Friday, April 04, 2008

To Possess.

What makes the human species different from the rest of the animals? A question asked throughout our history and never really popularly answered. It's a question that's vexed me from the first time I held a fire ant in my palms. Are we different, or do we want to be to make it easier to reconcile our restless minds?

Possession, my friends. Ownership. Follow me on this.

We were the first species to mentally make the leap from "This is mine." to "What are the limits of what is mine?" We created boundaries. From boundaries came territory. From territory came the mental gymnastics of words, for what are words but sonic division lines? To say, "This space, this mammoth, this bone is mine." creates boundaries of what constitutes a mammoth, a bone, a space. Words define, and yet words are imperfect, for many unimaginable things exist between, among, spliced, across the word.

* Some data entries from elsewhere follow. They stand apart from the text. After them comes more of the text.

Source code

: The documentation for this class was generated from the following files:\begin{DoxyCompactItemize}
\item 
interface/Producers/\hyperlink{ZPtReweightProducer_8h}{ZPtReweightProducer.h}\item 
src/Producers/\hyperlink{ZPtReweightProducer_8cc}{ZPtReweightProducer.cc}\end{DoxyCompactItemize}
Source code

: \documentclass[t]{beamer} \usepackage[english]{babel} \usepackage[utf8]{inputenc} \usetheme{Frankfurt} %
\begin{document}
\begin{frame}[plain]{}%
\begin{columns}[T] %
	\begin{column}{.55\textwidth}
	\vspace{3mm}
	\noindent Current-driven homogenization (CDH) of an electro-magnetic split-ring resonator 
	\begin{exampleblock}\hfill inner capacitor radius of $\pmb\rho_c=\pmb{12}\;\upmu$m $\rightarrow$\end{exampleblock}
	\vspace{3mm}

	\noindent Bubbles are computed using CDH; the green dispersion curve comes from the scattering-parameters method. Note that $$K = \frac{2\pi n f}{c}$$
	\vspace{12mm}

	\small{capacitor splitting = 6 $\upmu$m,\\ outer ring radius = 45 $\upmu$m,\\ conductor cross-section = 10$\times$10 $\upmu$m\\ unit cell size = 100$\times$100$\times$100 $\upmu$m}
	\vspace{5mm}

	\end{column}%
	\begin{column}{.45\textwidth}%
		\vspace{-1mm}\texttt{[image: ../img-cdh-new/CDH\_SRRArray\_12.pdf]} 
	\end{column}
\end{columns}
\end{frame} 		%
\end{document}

Temporal acknowledgment only abetted our aberration. Words created past, present, future. Only present really exists, but our triumph of time invented the past and future. With time came better and worse, with better and worse came leaders and followers. We became so trapped within our language that we forgot it was but a tool to serve our life. Instead, we allow language to dominate. It can be seen in every utterance I type. And such beget suffering. We assume that a bottle holds liquid, that a body is not a collection of working cells but itself a cohesive whole; we assume there is a difference between body and soul only because we are raised by our species to accept boundaries. The "soul" lies in our head only because we accept most of our information visually and the eyes connect directly through our brain. Imagine what language we would speak if we our primary sense was touch! But as the brain processes most information, we assume that's where the soul resides.

I will not even go into the ancient belief that the heart holds love.

The majority of our bodies is constructed with either cells with alien mitochondria or bacteria. The DNA that we assume consumes our cells is in the minority. We keep on trying to find our self, but the very notion of self is outdated by biology and cosmology. Our brain cells do not replace themselves, yet our bodies, even on a cellular level, are different and distant from how we were born. The pictures we see of our youth are of alien beings, entirely not what we know except by appearance. Yet we consider ourselves I.